Source passage:
* * * *
So you could buy the IC-R20 and software for less that the AR8200; and to get the 8200 even comparable you'll need to spend another hundred for the propritary software cable, and 70ish pa pop for plug in cards, for tone scan, recording (20 seconds compared to Icom's 4hrs!), etc.... I could go on about construction quality, Icom's dot matrix display.. etc.
 
K0WJH Rating: 4/5 Dec 5, 2005 15:29 Send this review to a friend
Great Receiver  Time owned: 0 to 3 months
I love this radio. Receiver is sensitive, audio is excellent and the SSB is clear. I was disappointed to find out I can not receive all of the 800mHz public service frequencies with this unit. Icom mistakenly blocked 868.6125 and others when they blocked for cell phones. Called Icom and they told me they didn't realize the error during manufacturing and that nothing could be done about it now. Hope someone can figure out how to open this unit up, then I'll be a very happy camper.
 
1HENRY300 Rating: 4/5 Jun 23, 2005 22:47 Send this review to a friend
Great performer, but could be more user friendly  Time owned: 0 to 3 months
I've been using this receiver in public safety for a couple of months now, and overall I'm pleased.

The first impression is excellent... the R20 feels more like a professional radio than most of its counterparts. It lends a feel of quality and durability.

It is clearly engineered with the HAM or shortwave hobbyist in mind in both programming and operation. The display provides large characters for frequency, with much smaller ones for the alpha tag. There is no option to swap the freq and tag size, and the tag is limited to 8 characters, almost as though it was an afterthought. The keypad make public safety-type monitoring functions more complicated than necessary, in favor of changing settings like band and mode.

Programming the R20 is no picnic, and anyone who tries to do it without the manual close at hand is guaranteed a frustrating experience. The programming is step-intensive, and I found the key labelling cryptic and counter-intuitive. It's important to distinguish between a short keypress and a long one, and the manual doesn't always make clear which should be used. Some experimentation will probably be necessary for most users. Unfortunately, the user manual is both inaccurate and incomplete in places.

Do yourself a favor... use a PC, interface cable and Butel's free software (www.butelsoftware.com) for programming. Some digital camera-to-PC cables will do, and are much less expensive than the Icom cable.
* * * *
Aim of the exercise: Pick up the Icom IC-R20 receiver reviews after their last sentence and keep writing. You won't need the data for this.
* * * *
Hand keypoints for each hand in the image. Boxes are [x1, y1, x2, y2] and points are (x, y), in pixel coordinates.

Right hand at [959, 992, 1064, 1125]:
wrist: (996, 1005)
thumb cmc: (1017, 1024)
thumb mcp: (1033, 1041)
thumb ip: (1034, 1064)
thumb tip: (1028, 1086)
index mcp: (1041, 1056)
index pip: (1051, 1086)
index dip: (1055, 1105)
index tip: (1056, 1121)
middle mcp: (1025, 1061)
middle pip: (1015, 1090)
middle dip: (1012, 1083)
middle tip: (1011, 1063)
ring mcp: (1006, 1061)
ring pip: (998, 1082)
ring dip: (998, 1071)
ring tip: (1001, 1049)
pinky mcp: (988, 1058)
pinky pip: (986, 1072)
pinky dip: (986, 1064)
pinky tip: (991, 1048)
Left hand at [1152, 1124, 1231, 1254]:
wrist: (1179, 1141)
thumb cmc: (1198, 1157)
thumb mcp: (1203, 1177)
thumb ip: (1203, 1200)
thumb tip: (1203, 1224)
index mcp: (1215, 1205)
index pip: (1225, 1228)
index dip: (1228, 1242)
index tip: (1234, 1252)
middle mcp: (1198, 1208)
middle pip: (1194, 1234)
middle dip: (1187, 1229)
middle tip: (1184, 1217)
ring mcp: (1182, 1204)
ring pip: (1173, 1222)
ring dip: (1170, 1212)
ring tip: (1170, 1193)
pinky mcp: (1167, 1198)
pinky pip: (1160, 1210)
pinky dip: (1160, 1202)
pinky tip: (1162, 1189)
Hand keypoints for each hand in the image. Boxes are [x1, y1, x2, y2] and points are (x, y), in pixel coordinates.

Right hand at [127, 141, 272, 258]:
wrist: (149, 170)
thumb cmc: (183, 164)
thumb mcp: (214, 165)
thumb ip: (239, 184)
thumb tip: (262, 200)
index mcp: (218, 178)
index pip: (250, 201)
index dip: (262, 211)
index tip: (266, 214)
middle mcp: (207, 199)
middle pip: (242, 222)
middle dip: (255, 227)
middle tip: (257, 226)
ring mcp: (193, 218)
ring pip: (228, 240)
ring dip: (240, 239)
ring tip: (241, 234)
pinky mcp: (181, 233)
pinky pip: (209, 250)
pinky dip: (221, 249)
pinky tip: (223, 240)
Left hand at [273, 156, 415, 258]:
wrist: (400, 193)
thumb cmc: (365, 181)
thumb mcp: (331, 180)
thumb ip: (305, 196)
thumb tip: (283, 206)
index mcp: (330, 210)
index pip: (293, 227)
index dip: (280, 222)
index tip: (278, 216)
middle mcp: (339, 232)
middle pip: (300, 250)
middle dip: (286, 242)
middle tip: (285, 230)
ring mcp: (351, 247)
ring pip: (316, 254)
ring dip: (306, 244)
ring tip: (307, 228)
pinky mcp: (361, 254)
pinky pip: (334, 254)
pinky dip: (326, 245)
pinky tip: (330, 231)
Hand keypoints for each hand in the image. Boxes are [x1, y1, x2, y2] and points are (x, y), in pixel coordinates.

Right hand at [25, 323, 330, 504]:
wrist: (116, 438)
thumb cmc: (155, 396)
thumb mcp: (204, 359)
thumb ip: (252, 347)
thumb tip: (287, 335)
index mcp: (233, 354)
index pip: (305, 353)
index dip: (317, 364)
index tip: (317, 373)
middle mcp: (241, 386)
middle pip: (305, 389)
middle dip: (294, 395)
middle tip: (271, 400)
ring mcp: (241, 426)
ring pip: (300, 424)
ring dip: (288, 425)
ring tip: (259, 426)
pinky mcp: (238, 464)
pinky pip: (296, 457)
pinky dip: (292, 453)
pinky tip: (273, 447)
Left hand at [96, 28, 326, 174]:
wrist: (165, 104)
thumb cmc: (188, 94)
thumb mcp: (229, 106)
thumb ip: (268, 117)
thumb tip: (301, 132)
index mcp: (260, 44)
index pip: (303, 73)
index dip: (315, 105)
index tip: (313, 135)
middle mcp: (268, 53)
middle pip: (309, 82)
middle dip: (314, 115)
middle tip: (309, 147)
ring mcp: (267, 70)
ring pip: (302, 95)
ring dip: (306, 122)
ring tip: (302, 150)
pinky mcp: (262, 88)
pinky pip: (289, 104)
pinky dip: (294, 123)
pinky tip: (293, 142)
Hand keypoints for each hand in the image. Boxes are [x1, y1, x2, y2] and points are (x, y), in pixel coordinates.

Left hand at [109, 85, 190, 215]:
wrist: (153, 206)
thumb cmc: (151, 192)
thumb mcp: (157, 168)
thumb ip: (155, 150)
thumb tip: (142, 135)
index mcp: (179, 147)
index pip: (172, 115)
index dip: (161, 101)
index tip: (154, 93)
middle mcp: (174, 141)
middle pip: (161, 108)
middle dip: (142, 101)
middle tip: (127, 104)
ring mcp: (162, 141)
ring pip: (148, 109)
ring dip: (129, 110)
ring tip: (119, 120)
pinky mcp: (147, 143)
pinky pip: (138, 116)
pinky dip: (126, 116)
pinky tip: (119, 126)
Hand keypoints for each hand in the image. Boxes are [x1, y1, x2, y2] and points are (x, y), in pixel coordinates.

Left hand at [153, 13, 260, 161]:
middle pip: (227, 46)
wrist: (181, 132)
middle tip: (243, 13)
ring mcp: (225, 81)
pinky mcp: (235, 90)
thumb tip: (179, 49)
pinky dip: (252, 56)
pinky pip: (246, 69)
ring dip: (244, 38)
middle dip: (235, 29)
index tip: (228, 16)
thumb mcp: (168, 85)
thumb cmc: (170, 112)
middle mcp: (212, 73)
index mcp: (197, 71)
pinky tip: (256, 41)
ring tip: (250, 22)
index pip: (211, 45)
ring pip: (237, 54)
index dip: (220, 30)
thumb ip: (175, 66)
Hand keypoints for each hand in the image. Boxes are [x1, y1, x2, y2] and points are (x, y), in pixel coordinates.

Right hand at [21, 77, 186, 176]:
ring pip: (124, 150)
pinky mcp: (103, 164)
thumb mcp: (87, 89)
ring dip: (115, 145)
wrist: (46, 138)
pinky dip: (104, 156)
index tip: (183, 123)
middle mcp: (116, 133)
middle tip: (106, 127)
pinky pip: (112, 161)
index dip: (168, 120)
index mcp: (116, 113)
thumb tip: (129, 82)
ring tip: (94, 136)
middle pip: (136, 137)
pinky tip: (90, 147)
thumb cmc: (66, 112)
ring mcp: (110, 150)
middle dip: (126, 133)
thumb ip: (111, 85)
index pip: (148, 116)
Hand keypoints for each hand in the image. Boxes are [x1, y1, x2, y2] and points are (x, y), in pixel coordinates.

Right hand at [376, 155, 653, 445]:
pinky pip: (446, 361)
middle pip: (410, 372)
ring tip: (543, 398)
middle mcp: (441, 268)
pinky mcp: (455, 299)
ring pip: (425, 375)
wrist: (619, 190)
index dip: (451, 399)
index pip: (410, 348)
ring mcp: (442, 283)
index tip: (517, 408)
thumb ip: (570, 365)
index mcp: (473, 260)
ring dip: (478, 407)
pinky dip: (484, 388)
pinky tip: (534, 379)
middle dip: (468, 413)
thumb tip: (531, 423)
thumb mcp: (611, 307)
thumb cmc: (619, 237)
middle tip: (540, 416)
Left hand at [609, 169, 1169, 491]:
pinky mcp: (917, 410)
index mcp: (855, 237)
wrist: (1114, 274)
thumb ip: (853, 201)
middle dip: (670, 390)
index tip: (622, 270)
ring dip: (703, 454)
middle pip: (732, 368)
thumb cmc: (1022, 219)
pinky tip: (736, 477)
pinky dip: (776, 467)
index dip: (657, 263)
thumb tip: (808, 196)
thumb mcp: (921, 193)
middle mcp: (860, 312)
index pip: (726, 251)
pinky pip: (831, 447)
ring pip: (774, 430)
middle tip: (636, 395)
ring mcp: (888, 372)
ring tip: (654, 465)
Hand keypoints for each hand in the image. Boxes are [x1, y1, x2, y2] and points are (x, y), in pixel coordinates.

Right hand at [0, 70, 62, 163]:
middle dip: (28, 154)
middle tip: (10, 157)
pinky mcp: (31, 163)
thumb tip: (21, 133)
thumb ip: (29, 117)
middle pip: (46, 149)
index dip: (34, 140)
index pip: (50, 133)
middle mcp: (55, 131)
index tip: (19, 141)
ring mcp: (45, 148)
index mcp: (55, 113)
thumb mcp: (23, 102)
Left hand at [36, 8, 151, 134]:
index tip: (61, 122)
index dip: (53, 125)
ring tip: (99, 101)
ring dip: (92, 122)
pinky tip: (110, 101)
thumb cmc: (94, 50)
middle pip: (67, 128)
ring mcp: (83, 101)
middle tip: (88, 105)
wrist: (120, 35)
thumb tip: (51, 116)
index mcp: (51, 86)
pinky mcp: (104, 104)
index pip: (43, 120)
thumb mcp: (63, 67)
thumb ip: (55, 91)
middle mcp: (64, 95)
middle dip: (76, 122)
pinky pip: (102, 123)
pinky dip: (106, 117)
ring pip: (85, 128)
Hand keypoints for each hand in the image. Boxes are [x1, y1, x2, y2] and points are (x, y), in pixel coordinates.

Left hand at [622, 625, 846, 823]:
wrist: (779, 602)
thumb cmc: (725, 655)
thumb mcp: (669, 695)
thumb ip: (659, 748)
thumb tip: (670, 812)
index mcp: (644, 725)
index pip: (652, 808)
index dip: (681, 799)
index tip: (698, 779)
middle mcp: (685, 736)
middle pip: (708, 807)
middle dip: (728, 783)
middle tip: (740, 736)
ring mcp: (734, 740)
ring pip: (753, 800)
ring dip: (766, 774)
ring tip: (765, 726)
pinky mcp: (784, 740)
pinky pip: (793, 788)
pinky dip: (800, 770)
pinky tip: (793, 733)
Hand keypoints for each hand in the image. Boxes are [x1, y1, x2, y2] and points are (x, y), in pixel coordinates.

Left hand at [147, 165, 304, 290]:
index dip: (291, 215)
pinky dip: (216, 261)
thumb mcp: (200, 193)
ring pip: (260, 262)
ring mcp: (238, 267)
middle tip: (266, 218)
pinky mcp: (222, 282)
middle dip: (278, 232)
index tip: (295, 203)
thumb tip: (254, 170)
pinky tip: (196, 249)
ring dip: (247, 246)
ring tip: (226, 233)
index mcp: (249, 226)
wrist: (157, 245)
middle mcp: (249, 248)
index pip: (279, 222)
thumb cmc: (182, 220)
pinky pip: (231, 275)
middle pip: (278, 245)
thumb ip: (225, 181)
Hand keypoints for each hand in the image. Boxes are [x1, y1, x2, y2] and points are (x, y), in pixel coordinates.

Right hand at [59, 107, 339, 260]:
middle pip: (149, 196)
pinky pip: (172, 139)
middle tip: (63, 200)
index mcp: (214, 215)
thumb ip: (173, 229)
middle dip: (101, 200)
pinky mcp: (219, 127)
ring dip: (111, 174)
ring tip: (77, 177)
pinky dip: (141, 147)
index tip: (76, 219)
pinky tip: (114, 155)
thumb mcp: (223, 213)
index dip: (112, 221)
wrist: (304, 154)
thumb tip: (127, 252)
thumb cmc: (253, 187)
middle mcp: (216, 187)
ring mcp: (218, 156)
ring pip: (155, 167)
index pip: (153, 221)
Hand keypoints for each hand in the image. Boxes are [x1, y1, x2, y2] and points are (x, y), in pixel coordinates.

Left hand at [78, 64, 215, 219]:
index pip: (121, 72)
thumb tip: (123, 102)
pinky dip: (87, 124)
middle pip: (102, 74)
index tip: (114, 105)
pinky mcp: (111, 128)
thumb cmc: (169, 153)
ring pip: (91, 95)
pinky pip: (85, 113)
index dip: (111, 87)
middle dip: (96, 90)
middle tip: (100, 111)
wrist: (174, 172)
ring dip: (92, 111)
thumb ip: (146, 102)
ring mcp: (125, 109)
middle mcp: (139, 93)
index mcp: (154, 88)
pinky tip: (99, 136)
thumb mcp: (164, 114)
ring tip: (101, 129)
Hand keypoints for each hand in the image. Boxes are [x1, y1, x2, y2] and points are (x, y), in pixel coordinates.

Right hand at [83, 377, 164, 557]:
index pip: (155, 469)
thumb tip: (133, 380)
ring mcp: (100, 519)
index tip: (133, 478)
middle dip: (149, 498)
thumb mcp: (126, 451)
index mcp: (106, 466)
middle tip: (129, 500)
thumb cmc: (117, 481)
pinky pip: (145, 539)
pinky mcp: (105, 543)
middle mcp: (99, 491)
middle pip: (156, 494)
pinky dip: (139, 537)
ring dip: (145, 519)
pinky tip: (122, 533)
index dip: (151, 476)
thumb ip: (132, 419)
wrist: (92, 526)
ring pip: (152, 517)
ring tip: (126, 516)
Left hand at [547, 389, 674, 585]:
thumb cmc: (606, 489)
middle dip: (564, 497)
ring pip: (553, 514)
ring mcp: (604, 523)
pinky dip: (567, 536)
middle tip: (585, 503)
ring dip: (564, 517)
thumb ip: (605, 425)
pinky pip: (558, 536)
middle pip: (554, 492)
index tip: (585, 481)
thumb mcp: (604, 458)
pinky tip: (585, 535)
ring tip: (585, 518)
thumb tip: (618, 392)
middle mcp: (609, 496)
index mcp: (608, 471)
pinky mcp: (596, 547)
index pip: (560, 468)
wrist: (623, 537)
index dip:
* * * *
Response to the task:
Once programmed, I found the receiver's performance excellent in the areas of 42, 155 and 463 MHz. It has plenty of audio volume and clarity, and lots of genuinely cool functions, including the DualWatch feature and internal recorder (which, unlike AOR's, is both included and can record for a useful duration).

The R20 does a fine job, although even routine operations require multiple keypresses. Some demand simultaneous keying, making one-handed operation cumbersome or impossible.

Beware... it is painfully easy to inadvertently overwrite programmed channel information. Users might want to periodically check programmed channels to make sure another frequency, band, mode or some other element hasn't replaced the desired information.

In operation, as in programming, key labels are little help.

I suspect ICOM knows all this... the manual includes a cut-out pocket reference guide. In 25 years of using two-way and receiving radios I've never needed one before, but I'm glad to have it for the R20.

The R20 is not a beginner's scanner, and isn't marketed as one. Even for the experienced user it is more cumbersome to use than necessary. That said, it's a terrific little receiver.

The good: Great performance, lots of useful features and a feeling of quality build. Once you get it figured out you'll probably love it.

The bad: Poor user interface and manual.

The silver lining: Lots of new owners seem to get overwhelmed by the programming procedures, so barely-used R20s seem to be plentiful.

My advice: Download the user manual, and see for yourself if programming and operation procedures make sense to you. If you're patient you'll be rewarded by solid performance and lots of features to please any user.

I look forward to seeing Icom's next handheld offering... if they keep the performance and features, and make it more user friendly they'll have the receiver to beat. Are you listening, Icom?